▶ [Task brief] Reproduce the items word for word, starting at their first line and ending with the line that contains "sharpen: amount 1.85", including that line.

::: Exercise inputs

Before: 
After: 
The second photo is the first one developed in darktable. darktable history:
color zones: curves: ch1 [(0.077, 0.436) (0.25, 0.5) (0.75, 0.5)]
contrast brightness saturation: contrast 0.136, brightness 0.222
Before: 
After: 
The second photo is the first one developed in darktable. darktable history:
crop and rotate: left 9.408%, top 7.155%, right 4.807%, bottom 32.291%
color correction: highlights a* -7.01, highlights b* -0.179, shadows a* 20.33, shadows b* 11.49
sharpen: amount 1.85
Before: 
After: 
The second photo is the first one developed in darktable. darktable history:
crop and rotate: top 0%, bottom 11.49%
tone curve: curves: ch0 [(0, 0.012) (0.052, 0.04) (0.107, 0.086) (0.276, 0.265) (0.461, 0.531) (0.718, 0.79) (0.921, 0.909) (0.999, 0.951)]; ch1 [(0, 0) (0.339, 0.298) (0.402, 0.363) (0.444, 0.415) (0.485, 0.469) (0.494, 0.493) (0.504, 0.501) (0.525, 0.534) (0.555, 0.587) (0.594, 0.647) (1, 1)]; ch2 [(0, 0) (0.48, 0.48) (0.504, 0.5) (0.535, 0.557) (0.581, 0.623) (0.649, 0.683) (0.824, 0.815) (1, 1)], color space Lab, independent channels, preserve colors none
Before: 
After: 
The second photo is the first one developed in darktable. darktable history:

::::::

▶ [Result of this exercise]
Before: 
After: 
The second photo is the first one developed in darktable. darktable history:
color zones: curves: ch1 [(0.077, 0.436) (0.25, 0.5) (0.75, 0.5)]
contrast brightness saturation: contrast 0.136, brightness 0.222
Before: 
After: 
The second photo is the first one developed in darktable. darktable history:
crop and rotate: left 9.408%, top 7.155%, right 4.807%, bottom 32.291%
color correction: highlights a* -7.01, highlights b* -0.179, shadows a* 20.33, shadows b* 11.49
sharpen: amount 1.85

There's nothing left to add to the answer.